(Assignment): Return the lines of the data below in which the string "compeleceng" occurs.
-------- Exercise material
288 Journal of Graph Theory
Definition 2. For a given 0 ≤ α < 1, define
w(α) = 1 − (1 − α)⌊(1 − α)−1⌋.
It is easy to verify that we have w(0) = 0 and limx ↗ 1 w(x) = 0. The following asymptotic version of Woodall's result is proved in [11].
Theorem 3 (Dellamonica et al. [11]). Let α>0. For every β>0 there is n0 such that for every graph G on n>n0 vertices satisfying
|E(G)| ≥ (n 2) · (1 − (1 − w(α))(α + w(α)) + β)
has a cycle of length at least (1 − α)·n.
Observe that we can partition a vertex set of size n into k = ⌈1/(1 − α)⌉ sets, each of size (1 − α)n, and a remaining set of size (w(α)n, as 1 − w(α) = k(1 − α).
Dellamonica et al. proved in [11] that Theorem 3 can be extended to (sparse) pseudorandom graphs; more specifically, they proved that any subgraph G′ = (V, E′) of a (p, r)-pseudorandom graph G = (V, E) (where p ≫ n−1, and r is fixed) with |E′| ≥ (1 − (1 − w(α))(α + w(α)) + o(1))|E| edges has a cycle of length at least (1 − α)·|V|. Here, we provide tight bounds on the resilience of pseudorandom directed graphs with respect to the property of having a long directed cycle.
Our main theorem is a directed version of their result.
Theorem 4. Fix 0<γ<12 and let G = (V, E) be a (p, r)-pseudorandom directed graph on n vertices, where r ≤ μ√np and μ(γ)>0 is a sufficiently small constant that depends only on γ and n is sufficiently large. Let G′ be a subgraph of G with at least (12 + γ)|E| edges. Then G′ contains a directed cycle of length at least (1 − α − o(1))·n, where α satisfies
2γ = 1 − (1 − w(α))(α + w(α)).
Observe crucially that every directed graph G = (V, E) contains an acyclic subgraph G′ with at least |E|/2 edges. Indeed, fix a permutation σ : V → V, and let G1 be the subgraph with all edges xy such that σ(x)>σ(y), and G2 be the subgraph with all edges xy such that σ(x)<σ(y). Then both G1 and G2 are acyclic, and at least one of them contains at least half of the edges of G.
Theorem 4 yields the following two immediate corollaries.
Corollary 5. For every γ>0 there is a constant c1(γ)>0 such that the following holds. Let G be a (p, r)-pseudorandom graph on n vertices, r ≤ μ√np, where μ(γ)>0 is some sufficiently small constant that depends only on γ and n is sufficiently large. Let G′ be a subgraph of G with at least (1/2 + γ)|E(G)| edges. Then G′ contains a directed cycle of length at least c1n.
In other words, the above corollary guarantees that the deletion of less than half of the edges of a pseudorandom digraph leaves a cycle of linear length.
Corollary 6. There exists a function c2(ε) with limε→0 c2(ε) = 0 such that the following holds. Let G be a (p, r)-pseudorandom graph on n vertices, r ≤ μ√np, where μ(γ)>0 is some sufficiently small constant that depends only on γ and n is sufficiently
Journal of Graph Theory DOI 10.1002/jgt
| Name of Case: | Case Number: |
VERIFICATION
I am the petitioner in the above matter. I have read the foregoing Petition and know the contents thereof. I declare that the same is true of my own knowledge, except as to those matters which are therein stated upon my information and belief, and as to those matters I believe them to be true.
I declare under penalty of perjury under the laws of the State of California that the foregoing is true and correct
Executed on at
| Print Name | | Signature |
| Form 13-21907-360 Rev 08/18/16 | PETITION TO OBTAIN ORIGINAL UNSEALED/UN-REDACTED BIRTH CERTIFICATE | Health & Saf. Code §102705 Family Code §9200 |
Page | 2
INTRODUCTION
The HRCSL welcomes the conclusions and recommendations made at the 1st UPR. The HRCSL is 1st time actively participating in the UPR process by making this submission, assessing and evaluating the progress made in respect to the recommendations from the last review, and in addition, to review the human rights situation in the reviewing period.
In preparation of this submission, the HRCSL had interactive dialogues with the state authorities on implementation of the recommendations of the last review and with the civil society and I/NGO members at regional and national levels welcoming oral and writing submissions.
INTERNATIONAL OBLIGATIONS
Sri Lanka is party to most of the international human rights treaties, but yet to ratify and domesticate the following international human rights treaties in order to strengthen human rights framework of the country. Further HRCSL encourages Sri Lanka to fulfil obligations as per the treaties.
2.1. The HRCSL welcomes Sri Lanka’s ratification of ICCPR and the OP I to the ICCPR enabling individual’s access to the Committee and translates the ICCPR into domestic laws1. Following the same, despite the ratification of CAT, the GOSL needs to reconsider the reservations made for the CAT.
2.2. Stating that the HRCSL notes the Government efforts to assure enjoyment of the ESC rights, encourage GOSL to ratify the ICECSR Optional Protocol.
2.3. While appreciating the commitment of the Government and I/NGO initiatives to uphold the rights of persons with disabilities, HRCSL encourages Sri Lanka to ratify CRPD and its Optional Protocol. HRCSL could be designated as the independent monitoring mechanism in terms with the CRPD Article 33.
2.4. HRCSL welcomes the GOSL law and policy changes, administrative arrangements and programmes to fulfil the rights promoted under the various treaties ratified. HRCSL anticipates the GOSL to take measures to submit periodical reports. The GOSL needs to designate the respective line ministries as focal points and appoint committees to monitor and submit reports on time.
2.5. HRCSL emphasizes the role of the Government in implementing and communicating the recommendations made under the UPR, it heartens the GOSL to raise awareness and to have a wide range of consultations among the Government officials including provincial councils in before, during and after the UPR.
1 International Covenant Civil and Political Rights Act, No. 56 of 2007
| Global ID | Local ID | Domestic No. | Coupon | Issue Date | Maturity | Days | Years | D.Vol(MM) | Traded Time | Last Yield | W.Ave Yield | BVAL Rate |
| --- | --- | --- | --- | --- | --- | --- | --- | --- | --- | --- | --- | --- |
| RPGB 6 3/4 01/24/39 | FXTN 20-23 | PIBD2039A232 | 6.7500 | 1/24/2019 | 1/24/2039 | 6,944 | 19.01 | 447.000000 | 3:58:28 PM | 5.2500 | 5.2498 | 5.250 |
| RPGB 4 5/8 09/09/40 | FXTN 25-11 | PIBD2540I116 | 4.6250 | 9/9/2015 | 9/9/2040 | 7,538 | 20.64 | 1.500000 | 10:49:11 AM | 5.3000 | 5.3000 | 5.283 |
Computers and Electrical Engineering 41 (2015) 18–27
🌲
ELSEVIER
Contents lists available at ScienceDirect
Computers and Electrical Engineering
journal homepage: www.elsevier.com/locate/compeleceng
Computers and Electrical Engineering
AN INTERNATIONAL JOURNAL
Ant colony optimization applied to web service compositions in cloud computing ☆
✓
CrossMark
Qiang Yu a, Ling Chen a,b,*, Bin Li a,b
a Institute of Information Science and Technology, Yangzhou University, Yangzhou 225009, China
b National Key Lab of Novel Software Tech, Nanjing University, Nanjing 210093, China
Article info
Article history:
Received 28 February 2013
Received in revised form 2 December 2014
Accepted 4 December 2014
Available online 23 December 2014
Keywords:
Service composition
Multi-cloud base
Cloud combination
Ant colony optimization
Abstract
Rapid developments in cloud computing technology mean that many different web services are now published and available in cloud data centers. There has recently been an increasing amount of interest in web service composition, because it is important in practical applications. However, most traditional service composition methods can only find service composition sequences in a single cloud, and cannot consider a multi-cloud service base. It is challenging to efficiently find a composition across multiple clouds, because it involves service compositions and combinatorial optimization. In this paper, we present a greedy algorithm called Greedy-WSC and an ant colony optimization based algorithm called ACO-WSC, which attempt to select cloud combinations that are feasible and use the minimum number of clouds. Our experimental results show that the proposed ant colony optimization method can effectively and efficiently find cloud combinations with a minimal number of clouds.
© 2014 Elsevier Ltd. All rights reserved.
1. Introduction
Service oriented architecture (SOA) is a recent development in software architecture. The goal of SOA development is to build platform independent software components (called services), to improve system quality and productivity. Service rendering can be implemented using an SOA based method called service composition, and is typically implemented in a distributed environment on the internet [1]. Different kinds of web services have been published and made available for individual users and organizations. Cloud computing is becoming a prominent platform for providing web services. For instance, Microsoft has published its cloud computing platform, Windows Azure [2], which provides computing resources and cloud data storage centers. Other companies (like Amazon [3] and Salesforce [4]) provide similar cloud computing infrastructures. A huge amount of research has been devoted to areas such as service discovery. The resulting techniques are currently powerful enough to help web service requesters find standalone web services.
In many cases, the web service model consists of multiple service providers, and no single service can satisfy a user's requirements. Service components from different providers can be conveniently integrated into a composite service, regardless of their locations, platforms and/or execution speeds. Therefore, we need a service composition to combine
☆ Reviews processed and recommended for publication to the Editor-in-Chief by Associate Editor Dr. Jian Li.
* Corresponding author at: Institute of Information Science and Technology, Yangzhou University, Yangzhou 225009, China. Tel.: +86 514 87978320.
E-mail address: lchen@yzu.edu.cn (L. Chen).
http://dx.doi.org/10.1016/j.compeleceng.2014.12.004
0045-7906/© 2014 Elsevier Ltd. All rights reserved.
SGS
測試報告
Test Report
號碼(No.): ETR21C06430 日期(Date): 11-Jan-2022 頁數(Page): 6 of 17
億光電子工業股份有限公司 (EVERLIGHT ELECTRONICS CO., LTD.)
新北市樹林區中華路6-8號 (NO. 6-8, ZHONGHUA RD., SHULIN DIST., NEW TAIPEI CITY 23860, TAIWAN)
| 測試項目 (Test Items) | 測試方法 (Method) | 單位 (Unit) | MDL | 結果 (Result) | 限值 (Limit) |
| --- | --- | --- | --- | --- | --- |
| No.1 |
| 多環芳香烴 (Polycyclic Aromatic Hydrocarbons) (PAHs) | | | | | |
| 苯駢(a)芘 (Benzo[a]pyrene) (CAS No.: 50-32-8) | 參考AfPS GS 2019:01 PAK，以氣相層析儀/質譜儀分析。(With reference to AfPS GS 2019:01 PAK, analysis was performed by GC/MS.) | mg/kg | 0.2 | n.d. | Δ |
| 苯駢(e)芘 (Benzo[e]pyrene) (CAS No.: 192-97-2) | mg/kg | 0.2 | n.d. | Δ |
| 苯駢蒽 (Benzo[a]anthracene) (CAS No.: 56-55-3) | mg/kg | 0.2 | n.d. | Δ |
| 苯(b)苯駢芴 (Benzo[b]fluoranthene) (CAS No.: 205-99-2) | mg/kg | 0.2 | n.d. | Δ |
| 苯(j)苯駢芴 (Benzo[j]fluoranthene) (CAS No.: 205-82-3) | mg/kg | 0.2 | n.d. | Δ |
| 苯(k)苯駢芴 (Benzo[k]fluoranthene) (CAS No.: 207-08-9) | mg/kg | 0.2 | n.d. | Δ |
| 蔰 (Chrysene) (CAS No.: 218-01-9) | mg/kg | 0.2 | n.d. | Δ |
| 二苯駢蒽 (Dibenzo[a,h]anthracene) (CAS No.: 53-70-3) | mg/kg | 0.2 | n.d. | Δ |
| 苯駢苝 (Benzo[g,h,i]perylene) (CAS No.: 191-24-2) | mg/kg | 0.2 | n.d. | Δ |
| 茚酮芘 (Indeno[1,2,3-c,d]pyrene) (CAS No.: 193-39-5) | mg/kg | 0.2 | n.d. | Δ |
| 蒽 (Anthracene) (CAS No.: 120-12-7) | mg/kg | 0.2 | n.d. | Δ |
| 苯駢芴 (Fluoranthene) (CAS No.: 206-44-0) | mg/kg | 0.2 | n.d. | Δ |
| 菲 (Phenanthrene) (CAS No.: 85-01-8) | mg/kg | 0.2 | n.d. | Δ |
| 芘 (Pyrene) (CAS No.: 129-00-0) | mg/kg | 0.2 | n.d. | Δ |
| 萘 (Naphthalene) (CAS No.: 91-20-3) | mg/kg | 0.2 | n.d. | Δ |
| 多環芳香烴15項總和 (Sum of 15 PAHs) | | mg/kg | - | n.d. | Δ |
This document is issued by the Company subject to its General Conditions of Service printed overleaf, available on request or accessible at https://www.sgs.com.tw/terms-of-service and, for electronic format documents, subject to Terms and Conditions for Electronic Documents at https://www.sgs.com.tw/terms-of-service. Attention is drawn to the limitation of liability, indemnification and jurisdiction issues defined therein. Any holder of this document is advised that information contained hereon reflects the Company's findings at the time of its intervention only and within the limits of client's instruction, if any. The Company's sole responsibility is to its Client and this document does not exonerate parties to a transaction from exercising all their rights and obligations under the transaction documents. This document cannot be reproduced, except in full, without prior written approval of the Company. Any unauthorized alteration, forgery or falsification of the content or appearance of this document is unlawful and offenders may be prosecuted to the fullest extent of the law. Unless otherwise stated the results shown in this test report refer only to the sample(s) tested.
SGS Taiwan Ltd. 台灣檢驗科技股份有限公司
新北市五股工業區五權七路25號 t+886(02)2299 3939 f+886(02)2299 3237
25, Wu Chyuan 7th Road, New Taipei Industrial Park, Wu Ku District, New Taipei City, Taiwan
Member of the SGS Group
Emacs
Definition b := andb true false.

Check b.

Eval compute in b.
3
----------------
(The completed task):
journal homepage: www.elsevier.com/locate/compeleceng
http://dx.doi.org/10.1016/j.compeleceng.2014.12.004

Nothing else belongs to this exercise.